Problem requirements: An exact copy of every entry is required, without the pictures.

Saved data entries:
BEGIN

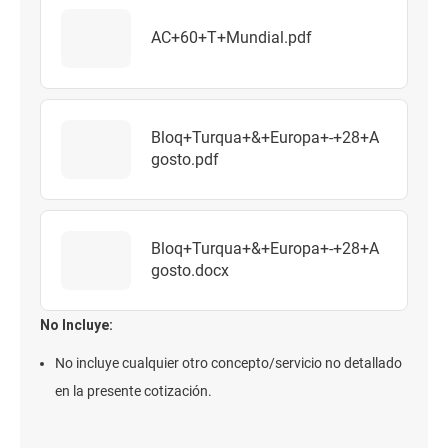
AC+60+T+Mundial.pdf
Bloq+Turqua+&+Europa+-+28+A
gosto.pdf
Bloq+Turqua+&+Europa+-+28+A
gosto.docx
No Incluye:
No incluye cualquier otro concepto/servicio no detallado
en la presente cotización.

END

Exercise result:
AC+60+T+Mundial.pdf
Bloq+Turqua+&+Europa+-+28+A
gosto.pdf
Bloq+Turqua+&+Europa+-+28+A
gosto.docx
No Incluye:
No incluye cualquier otro concepto/servicio no detallado
en la presente cotización.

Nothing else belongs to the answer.